Exercise directions — Go through the data below and return each line where the string "click" appears.

- - - - - - -

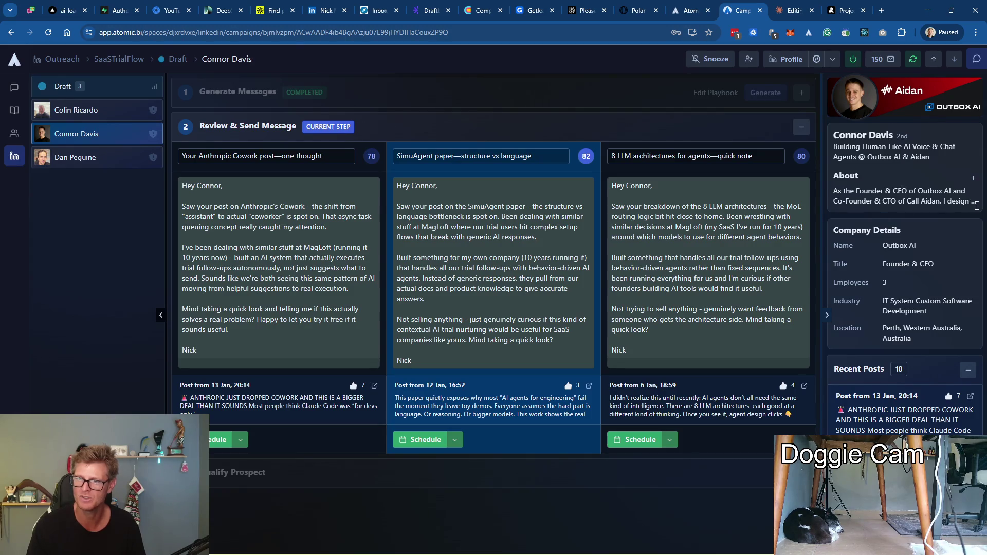
Expand Connor's About text and replace the em dash in the SimuAgent subject with a hyphen
click(975, 180)
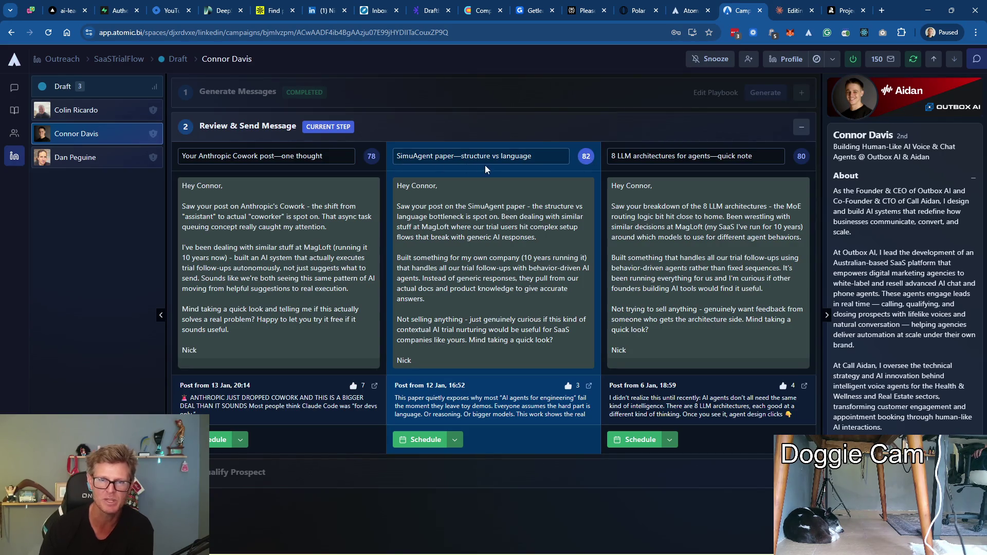
click(460, 157)
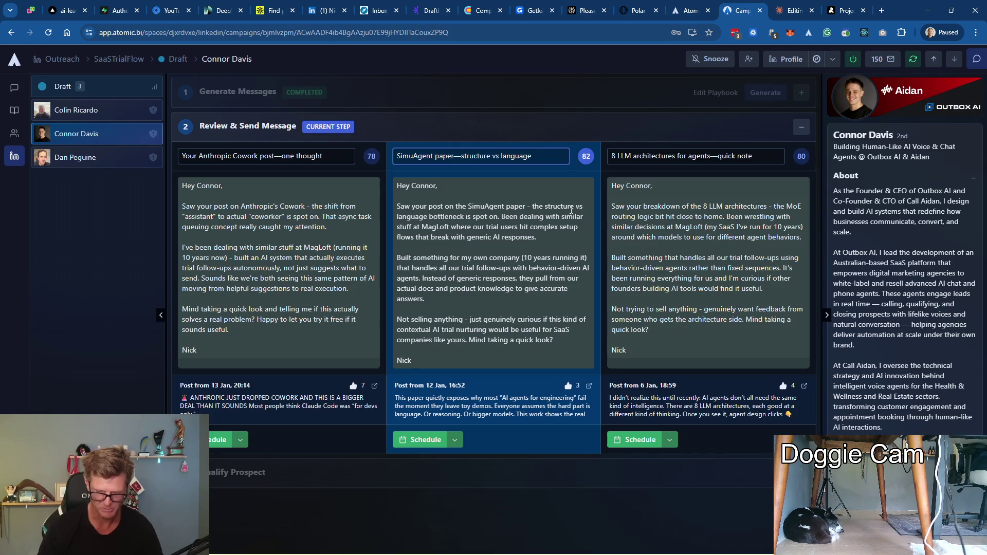
key(Delete)
text(-)
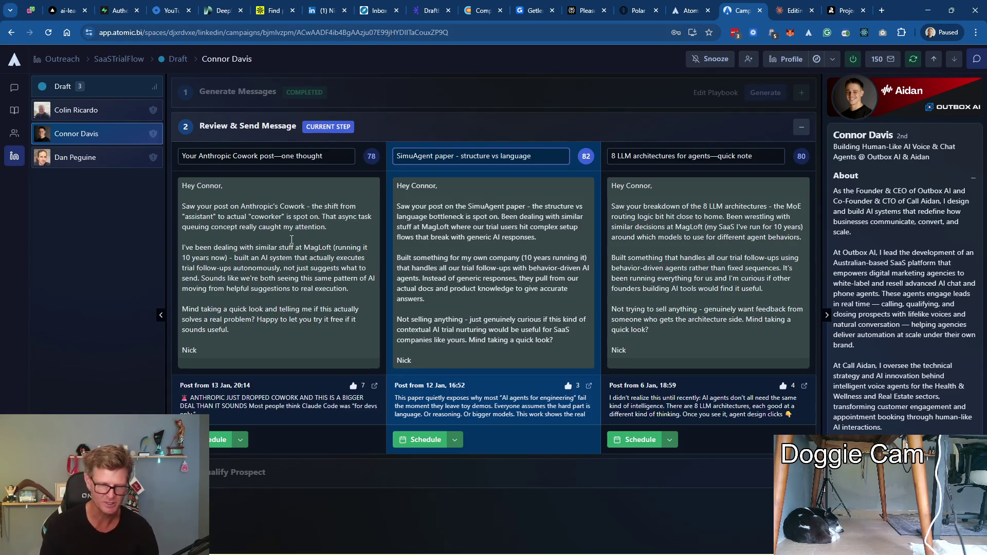
Bring up the main navigation menu and its chat section
click(14, 109)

- - - - - - -

Problem solution —
click(975, 180)
click(460, 157)
click(14, 109)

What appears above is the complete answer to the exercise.